A what? You've probably seen them but didn't know what they were called. Or, you've seen them and never quite understood them. Maybe you've seen them, you think you know what they do, but you don't have it quite right. Either way, I'm here to help you out.
First off, here are a couple of capos:
A capo (pronounced kay-poh) is simply a mechanical device that acts as an extra finger. Some people have said that capos 'change keys', but this is somewhat of a misconception. While allowing the player to play in different keys is an effect of the capo, it is not its core function. It is important that one understands the distinction in order to fully understand a capo.

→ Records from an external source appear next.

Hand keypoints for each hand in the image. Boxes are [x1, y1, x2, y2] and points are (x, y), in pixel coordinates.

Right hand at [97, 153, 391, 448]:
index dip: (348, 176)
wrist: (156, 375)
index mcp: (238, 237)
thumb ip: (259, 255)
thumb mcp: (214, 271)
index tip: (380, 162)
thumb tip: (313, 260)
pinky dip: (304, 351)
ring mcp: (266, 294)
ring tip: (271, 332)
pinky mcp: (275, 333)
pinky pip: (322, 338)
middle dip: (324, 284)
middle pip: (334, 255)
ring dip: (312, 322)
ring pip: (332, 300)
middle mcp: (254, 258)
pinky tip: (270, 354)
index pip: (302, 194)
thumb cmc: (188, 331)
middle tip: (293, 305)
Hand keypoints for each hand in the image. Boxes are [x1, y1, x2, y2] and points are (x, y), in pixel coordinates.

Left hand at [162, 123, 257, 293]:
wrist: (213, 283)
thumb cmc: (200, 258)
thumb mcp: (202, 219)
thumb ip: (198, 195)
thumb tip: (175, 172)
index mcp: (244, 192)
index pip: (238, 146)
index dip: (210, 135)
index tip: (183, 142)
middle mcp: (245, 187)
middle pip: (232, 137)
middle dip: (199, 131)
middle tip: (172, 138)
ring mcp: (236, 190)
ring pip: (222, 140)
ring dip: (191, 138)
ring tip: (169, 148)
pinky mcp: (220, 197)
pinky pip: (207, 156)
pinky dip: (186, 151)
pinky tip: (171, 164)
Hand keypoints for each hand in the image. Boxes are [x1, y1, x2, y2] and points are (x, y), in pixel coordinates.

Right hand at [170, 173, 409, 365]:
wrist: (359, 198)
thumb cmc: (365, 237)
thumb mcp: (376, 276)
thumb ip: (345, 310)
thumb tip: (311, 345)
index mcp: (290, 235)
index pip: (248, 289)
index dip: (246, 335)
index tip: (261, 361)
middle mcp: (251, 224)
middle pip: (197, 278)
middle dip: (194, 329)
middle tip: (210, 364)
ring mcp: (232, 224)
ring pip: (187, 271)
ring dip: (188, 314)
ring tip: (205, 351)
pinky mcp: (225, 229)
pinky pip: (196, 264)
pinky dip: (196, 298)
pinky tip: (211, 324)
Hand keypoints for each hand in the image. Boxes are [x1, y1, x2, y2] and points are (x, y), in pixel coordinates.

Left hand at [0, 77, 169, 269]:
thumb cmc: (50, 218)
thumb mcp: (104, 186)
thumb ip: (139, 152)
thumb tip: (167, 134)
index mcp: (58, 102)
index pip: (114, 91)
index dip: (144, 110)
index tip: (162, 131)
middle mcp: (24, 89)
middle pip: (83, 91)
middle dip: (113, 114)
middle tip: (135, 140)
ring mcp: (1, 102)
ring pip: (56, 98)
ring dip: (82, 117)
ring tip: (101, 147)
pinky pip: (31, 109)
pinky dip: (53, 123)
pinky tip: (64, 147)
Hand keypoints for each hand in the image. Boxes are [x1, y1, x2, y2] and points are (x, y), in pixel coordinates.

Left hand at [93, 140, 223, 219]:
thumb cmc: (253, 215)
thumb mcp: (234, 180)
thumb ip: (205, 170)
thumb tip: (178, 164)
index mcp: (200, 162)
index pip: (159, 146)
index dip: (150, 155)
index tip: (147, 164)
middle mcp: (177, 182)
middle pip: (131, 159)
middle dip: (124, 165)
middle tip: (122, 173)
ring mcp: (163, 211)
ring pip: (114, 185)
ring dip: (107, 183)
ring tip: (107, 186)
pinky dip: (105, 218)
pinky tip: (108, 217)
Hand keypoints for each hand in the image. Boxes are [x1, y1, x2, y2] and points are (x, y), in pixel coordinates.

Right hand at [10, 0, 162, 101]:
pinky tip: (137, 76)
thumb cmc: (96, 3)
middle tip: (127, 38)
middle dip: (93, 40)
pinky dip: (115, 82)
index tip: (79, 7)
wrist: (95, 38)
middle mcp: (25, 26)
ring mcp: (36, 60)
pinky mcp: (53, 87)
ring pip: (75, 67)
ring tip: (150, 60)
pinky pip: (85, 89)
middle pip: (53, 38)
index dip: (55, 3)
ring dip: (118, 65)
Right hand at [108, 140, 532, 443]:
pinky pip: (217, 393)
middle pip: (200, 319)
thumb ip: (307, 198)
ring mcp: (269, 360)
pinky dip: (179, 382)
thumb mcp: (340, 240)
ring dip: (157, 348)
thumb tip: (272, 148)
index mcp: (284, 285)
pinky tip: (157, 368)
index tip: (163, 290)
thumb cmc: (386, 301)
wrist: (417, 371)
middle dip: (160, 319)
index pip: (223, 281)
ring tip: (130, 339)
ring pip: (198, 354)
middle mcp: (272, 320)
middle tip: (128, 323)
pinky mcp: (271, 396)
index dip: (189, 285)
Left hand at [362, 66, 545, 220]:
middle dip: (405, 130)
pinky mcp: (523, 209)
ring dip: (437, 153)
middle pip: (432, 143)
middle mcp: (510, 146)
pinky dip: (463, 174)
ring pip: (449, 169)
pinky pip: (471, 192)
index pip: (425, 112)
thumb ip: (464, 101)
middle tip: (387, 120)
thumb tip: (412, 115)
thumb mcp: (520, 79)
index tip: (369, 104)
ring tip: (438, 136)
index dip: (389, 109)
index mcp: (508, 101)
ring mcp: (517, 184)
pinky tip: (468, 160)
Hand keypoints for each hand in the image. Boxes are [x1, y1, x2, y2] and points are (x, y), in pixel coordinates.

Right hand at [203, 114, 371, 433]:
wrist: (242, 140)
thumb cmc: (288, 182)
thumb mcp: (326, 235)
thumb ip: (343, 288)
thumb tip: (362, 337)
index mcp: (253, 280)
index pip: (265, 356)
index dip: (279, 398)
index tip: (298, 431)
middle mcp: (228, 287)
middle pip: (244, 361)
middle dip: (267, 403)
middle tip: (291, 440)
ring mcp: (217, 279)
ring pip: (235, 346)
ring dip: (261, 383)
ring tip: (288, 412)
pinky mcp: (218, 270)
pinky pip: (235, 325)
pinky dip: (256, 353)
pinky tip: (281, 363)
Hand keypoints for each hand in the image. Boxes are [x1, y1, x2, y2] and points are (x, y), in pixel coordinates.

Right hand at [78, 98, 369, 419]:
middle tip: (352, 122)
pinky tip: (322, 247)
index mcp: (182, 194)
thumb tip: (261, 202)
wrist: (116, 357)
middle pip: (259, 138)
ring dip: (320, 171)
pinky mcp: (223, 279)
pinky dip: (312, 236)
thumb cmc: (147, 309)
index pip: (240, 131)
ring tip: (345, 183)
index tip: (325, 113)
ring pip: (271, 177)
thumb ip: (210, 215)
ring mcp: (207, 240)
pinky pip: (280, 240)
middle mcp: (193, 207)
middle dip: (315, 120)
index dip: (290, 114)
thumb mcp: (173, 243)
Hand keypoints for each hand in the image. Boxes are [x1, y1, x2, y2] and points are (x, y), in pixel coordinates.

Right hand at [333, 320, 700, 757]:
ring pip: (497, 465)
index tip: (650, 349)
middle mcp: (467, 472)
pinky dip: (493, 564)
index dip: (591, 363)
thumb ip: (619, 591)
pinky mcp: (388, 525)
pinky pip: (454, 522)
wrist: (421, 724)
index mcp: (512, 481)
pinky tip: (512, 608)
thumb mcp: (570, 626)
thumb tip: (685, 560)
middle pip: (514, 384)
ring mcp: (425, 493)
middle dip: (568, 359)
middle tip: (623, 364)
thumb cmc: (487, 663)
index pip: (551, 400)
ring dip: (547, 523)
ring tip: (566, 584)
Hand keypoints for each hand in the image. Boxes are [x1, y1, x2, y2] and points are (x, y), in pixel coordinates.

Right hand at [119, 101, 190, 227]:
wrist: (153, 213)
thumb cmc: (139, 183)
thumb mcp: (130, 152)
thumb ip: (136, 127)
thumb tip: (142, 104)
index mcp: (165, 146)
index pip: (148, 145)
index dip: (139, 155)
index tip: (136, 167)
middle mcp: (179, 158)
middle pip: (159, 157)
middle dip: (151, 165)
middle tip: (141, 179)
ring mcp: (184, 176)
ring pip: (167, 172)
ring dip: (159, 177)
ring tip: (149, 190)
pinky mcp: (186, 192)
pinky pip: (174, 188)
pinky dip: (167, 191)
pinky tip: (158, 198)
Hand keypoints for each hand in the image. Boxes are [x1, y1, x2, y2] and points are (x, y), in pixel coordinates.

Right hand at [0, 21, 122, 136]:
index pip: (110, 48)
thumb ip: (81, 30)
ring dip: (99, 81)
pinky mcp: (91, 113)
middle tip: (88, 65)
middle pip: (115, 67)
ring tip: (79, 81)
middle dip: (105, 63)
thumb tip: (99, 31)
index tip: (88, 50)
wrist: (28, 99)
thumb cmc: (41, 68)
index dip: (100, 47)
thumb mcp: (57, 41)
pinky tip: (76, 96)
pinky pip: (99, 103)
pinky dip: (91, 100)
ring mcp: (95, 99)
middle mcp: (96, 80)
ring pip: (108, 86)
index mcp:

Okay, So What Does A Capo Do?
I think most guitar players of many different levels would agree that the following chord shapes are very common:
What do they all have in common? Yup, open strings. Try moving each of these chords up one fret and playing them. How do they sound? Not as pleasing as before, right? The reason they sound different is because your fingers moved but the open strings remained where they were, leading to different distances between notes. Wouldn't it be nice if the open strings could follow your fingers when they moved, especially if these were the only 3 chords you knew?
That's what a capo is for. If you were brave enough to even attempt to finger what used to be the open notes as you moved the chord shape up the neck, you've discovered that these chords are very cumbersome to play. All you have to do is slap on the capo where you want your open strings to be, and then play your old chords accordingly. The capo is now the lowest possible fret, your new fret zero.
This is why a capo is very popular with singer/songwriters and people who sing, because it easily assists with changing keys, so you can find that perfect key for your voice or the one you're singing with. And, if there are only 5 or 6 chords in your entire mental chord dictionary but you know how to use a capo, you can play just about anything you need to.
The tricky thing with capos is that you need to think in two disciplines at once, especially if you're playing with other instruments. One of those disciplines is probably the most familiar to this audience, what I call the "Guitar Land Key". The other is what is commonly called "concert pitch".
Guitar Land key is the chord shapes you are playing, ignoring the presence of the capo. For example, I may play the above chord shapes with a capo on 2 and say I was playing in the key of G. That would be guitar land key, because if you communicated this to a piano player, they would plunk out the notes and give you a funny look.
That's because the capo acts as an addition tool. The fret number that your capo is on is the number of half steps that is added to the guitar land key you're playing. For example, if your capo is on fret 2, you are adding 2 half steps (1 whole step) to every chord you play. The sum of this addition problem is the concert pitch key that you're playing in, and the key that you should communicate to other instruments that don't use capos.
Like I said before, a capo is like an extra finger. It's not a clamp, a vice, or a paper weight. So you want a capo that is going to apply just enough pressure to make the open strings sound good but not so much that it pulls your strings out of tune. The Kyser quick change capos put a billion pounds of pressure on your strings and pull them out of tune. I would not recommend them. My favorite guitar capos are made by Shubb and you can vary the amount of pressure that is applied to the strings by the capo. This is the guitar capo that I recommend to all of my guitar students. Plus, most neck thicknesses change from the first fret to the last fret-- it's essential that you have a capo that can adjust to it.
Another mistake that I see people making often is applying the capo incorrectly. Again, the capo is like an extra finger-- where do you place your fingers when you barre across the strings? It's not anything fancy, just across the strings parallel to the frets. You want to apply a capo in the same way.
Lastly, do not move or wiggle the capo once you clamp it down in position. Doing so will pull the strings in different directions and make them go out of tune.
A 'cut' capo is one that has had the pad part that contacts the strings cut away so that strings can pass under the strings unclamped. This can allow for all sorts of interesting alternate tunings. Though I have cut some of my old capos, I haven't experimented with it a whole lot because I don't like cutting up my capos. There is a guitar capo called the Spider Capo that will let you vary the pass-through points of the capo, no cutting required. I've heard good things about it but haven't tried it myself.